→ Task:
Say how many lines in the entries contain "ankle", giving only the number.

##### Supplied records #####

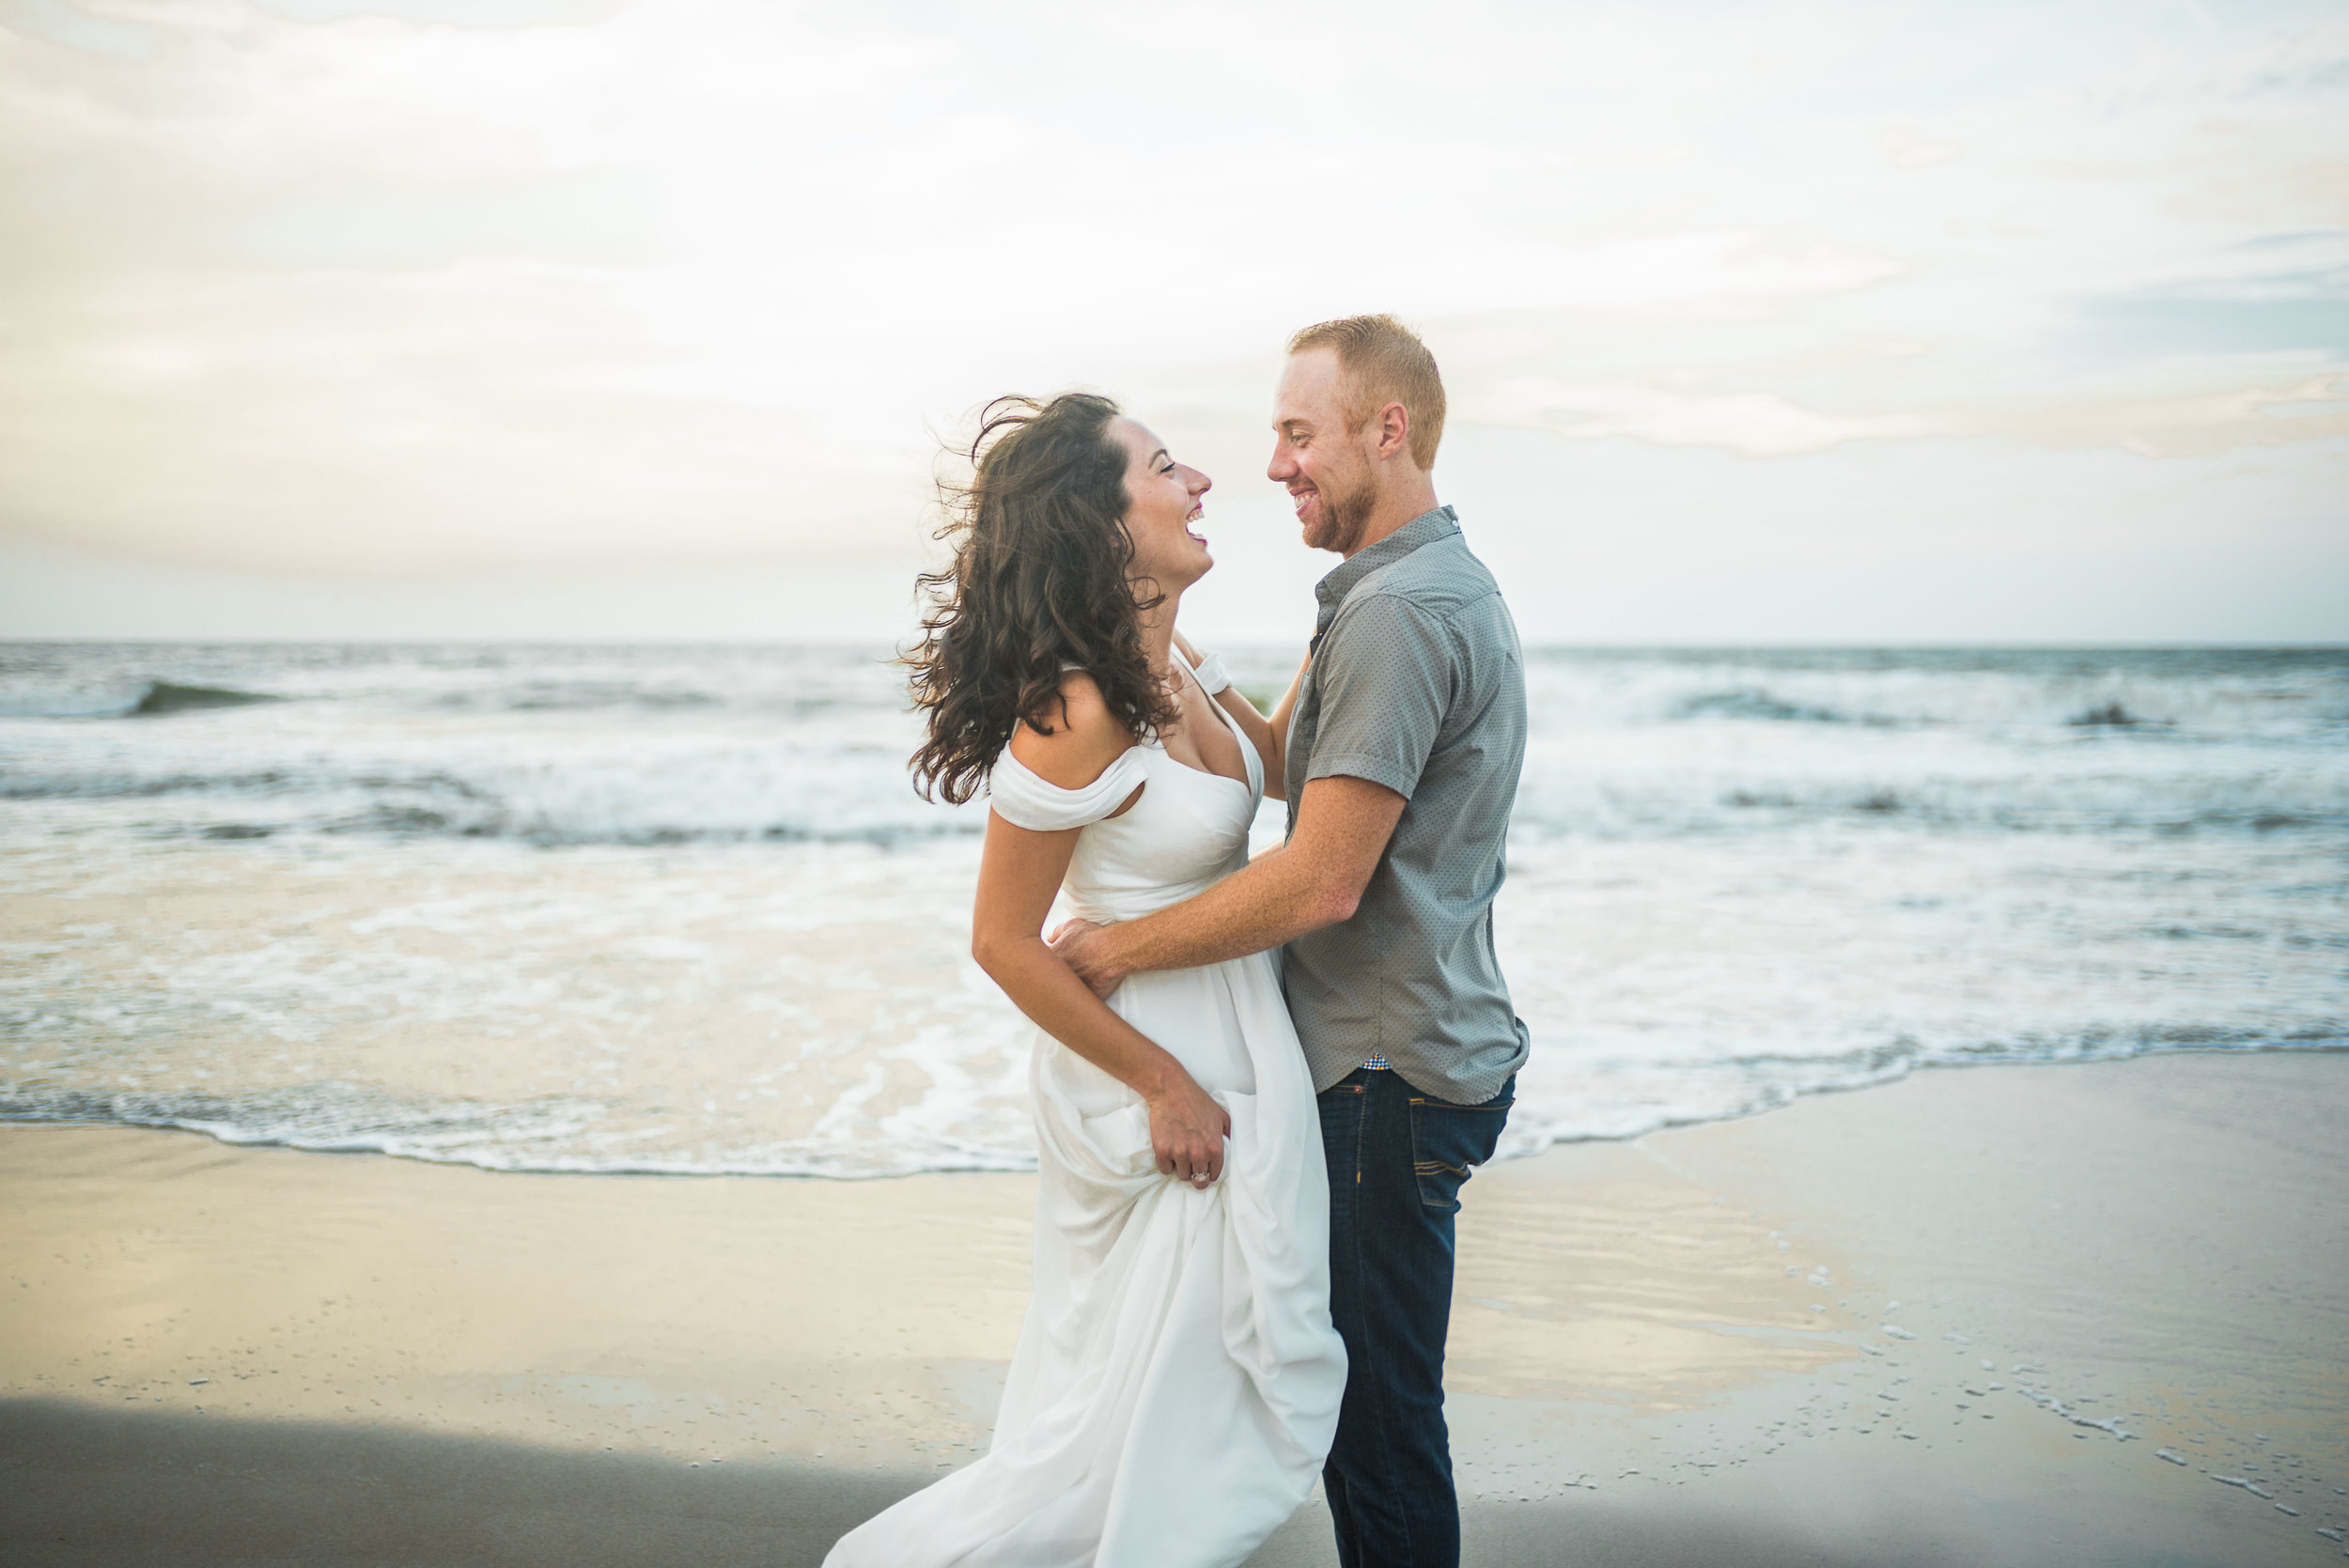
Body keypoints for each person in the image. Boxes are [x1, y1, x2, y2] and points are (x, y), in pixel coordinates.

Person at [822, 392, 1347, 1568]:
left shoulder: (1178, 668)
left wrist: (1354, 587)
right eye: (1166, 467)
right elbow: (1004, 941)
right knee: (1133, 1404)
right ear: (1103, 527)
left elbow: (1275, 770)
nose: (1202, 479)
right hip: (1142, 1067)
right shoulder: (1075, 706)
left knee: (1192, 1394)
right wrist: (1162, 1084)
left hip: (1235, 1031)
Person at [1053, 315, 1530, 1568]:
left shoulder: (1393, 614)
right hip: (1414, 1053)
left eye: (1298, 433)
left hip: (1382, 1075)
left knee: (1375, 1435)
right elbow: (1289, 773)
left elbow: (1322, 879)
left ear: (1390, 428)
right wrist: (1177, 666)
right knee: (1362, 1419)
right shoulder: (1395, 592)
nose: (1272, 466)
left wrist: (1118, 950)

#####
##### Supplied records #####

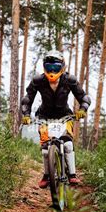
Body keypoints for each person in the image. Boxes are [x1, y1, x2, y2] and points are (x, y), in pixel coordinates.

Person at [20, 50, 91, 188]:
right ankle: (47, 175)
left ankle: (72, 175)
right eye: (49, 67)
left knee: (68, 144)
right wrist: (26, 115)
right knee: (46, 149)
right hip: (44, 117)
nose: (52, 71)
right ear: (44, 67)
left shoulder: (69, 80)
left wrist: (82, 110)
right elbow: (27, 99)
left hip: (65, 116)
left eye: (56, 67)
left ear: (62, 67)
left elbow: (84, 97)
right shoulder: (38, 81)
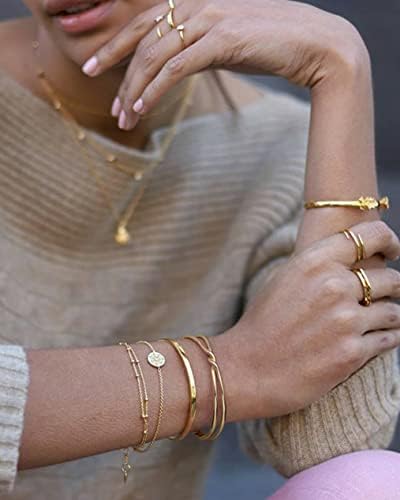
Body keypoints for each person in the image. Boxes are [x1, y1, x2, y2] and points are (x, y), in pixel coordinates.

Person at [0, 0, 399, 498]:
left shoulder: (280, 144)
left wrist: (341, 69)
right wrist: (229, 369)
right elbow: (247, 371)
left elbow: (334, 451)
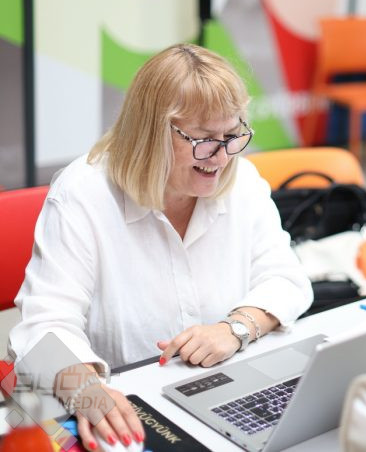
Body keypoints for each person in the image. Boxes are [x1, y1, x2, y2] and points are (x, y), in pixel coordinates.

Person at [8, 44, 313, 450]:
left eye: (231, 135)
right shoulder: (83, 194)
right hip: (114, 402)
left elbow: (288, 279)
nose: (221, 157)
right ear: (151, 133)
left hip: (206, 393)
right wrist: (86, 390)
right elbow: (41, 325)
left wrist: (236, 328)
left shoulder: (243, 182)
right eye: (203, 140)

#####
##### Supplied records #####

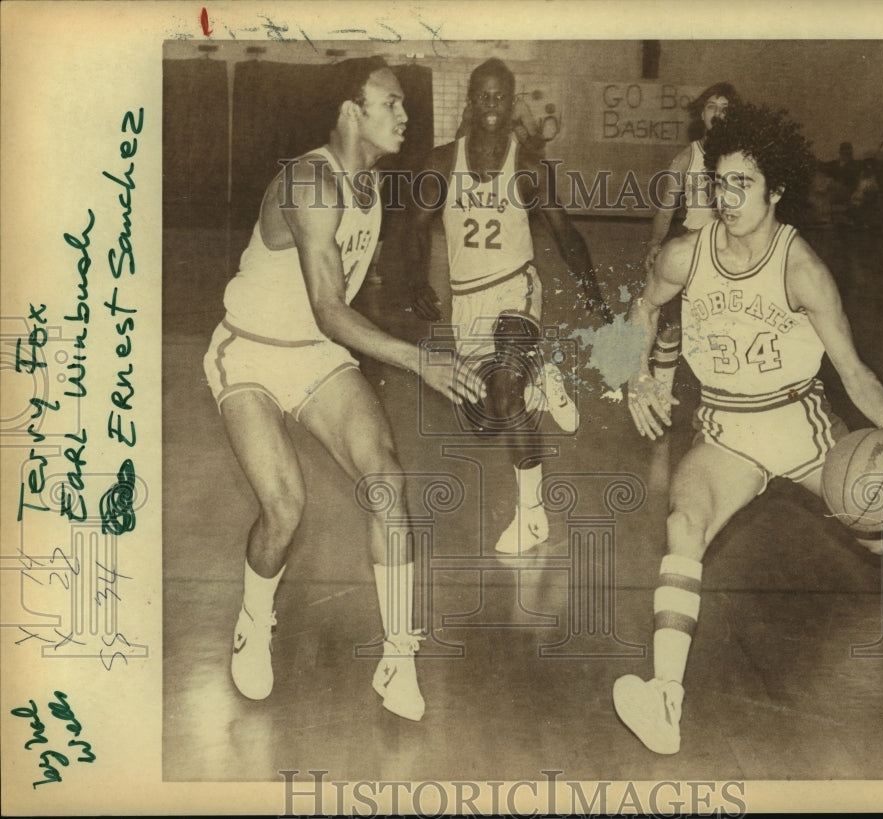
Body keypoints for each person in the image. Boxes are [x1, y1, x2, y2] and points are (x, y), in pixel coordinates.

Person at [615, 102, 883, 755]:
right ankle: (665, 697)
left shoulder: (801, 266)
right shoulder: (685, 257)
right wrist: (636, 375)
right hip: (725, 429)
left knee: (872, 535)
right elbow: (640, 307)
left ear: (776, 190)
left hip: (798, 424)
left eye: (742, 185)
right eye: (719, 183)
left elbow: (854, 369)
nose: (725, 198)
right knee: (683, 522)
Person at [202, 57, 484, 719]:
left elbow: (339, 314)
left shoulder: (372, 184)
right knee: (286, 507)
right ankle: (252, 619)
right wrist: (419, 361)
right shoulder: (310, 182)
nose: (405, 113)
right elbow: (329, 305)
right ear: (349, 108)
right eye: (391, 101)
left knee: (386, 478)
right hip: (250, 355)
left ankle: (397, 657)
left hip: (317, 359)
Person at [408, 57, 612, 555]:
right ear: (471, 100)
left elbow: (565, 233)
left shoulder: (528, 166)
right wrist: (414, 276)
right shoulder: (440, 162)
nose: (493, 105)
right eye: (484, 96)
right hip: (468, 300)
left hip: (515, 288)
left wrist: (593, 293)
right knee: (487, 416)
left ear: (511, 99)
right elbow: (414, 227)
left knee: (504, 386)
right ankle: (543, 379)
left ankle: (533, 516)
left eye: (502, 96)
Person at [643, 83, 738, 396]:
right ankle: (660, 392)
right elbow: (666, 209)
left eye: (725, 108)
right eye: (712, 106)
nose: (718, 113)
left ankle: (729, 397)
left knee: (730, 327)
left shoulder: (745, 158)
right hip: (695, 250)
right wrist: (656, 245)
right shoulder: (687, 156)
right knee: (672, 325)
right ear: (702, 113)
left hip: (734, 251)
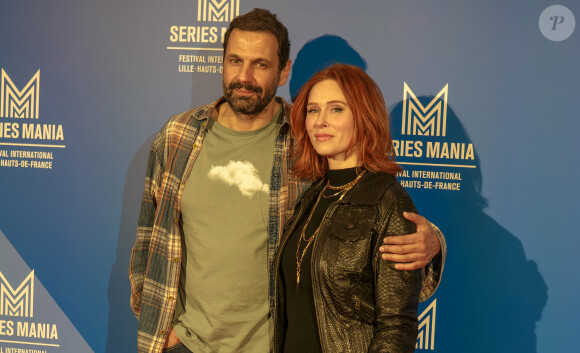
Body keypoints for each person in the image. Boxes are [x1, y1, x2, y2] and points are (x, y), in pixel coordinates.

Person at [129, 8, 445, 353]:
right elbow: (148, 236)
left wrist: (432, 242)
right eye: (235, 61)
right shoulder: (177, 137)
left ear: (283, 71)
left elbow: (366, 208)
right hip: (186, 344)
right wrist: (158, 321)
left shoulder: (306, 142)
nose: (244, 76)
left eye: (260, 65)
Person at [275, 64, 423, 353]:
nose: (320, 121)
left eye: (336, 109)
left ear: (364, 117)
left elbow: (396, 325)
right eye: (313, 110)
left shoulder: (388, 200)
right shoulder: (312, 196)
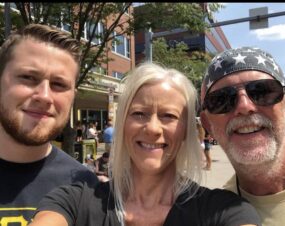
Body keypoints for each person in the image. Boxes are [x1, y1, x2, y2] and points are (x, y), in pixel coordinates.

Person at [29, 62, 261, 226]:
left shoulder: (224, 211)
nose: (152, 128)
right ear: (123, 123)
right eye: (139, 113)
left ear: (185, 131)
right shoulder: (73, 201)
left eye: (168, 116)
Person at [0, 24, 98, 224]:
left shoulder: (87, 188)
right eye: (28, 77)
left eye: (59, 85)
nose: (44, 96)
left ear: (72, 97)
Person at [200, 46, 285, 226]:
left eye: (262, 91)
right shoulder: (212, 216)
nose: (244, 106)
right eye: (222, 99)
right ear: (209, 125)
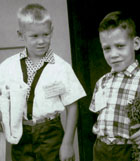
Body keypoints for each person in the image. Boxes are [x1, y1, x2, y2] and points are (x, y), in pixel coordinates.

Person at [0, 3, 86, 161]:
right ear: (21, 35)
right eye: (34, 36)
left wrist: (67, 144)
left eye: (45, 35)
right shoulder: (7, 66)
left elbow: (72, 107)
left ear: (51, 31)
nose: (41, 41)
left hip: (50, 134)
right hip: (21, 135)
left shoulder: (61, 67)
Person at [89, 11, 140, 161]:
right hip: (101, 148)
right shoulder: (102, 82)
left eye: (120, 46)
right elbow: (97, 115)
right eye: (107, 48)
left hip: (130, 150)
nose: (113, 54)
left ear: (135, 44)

#####

→ Response to this task:
9